#### [REQUEST]
Turn the records from the line with "Which series has the largest Y" to the line with "Where is the first local minimum?" into a numbered list, leaving out blank lines.

#### [DATA FOR THIS EXERCISE]
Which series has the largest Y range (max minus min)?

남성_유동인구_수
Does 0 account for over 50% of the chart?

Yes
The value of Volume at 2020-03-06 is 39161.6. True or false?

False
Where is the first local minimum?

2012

* * *

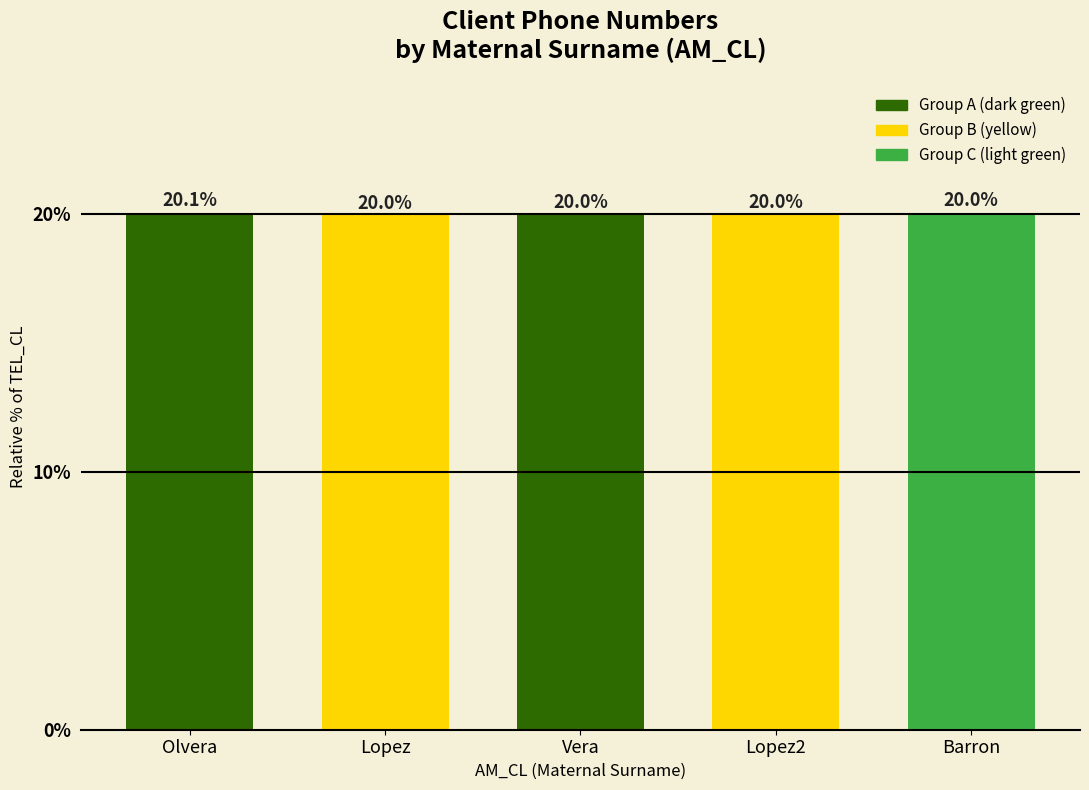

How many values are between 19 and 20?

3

==

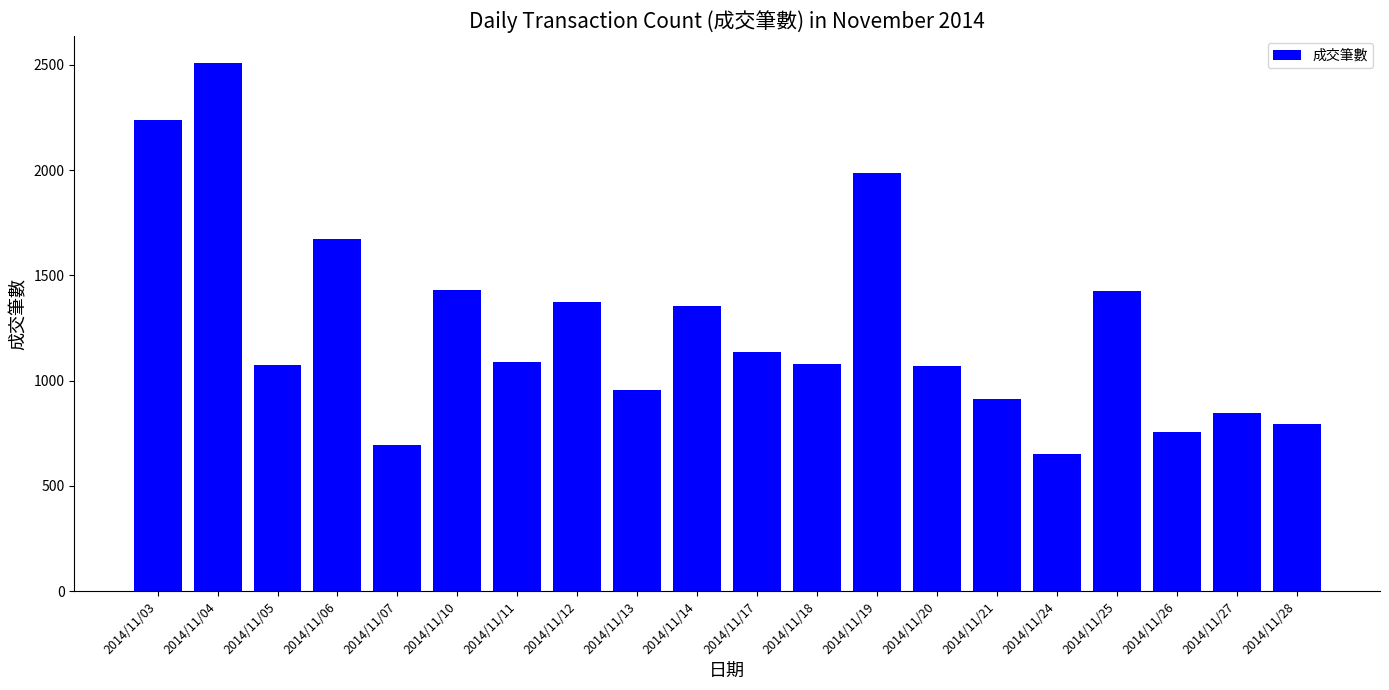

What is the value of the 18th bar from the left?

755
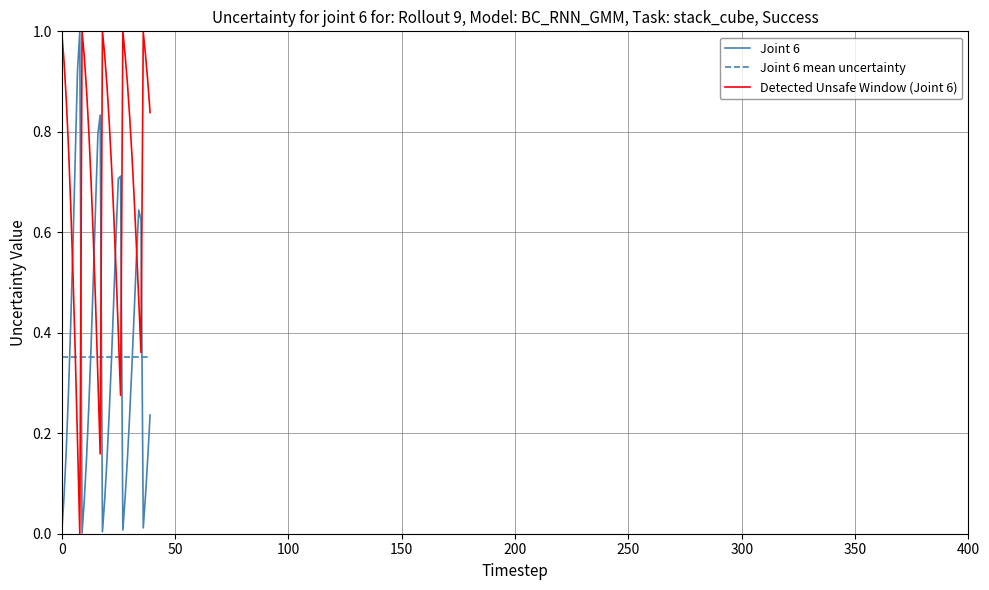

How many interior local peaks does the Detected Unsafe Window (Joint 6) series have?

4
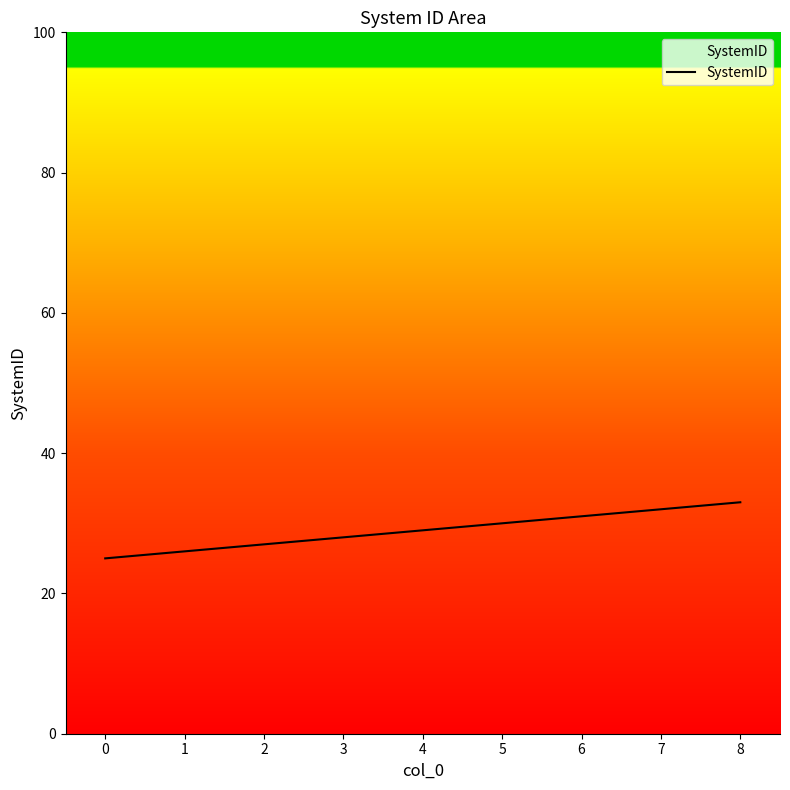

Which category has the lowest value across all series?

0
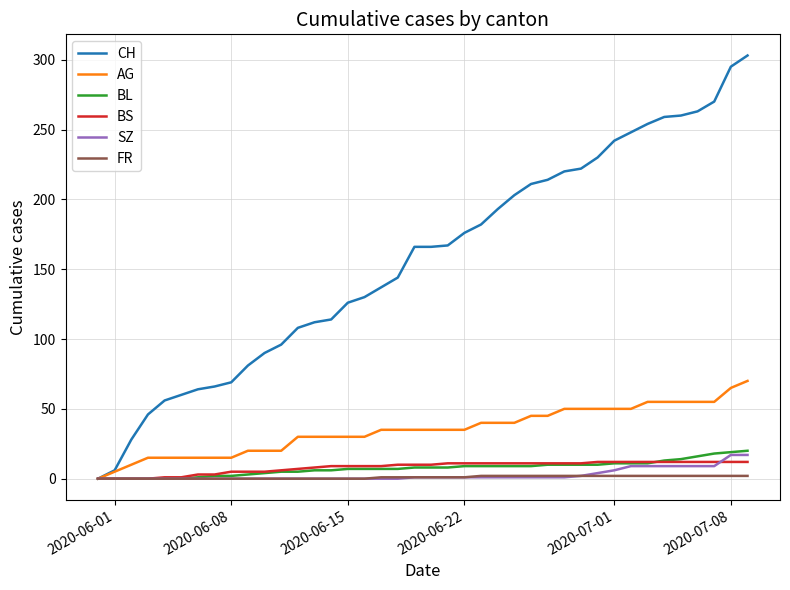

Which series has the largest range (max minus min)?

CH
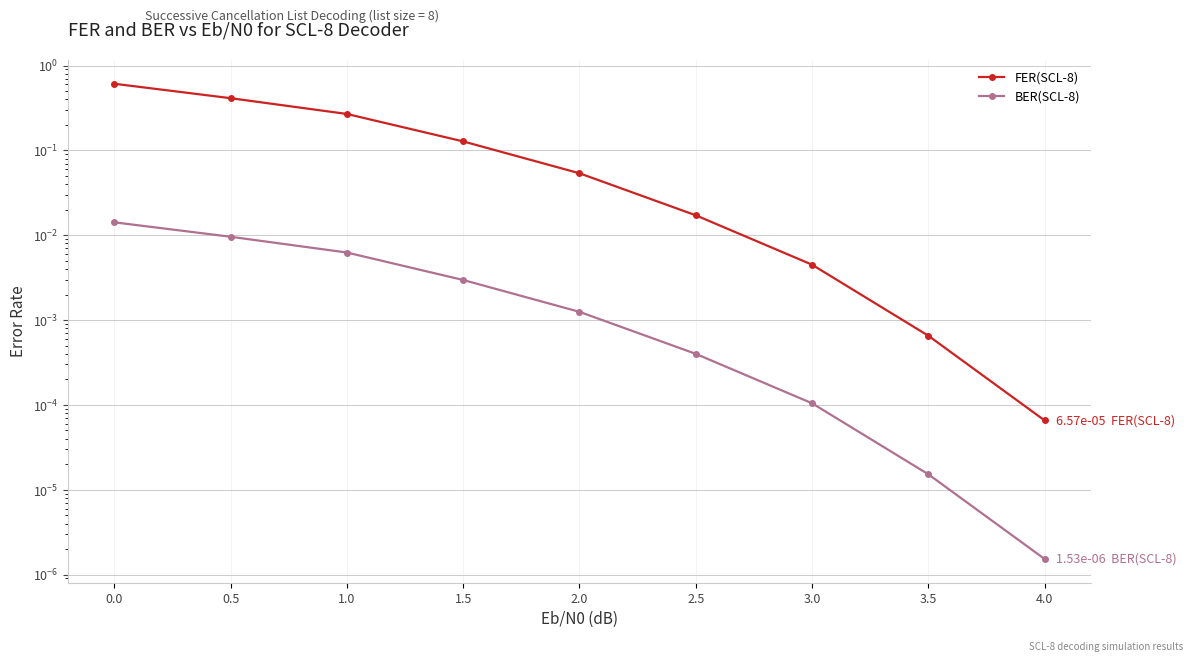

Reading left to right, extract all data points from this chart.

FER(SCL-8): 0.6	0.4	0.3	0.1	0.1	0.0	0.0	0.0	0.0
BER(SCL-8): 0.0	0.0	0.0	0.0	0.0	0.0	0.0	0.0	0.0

#### [EXERCISE RESPONSE]
1. Which series has the largest Y range (max minus min)?
2. 남성_유동인구_수
3. Does 0 account for over 50% of the chart?
4. Yes
5. The value of Volume at 2020-03-06 is 39161.6. True or false?
6. False
7. Where is the first local minimum?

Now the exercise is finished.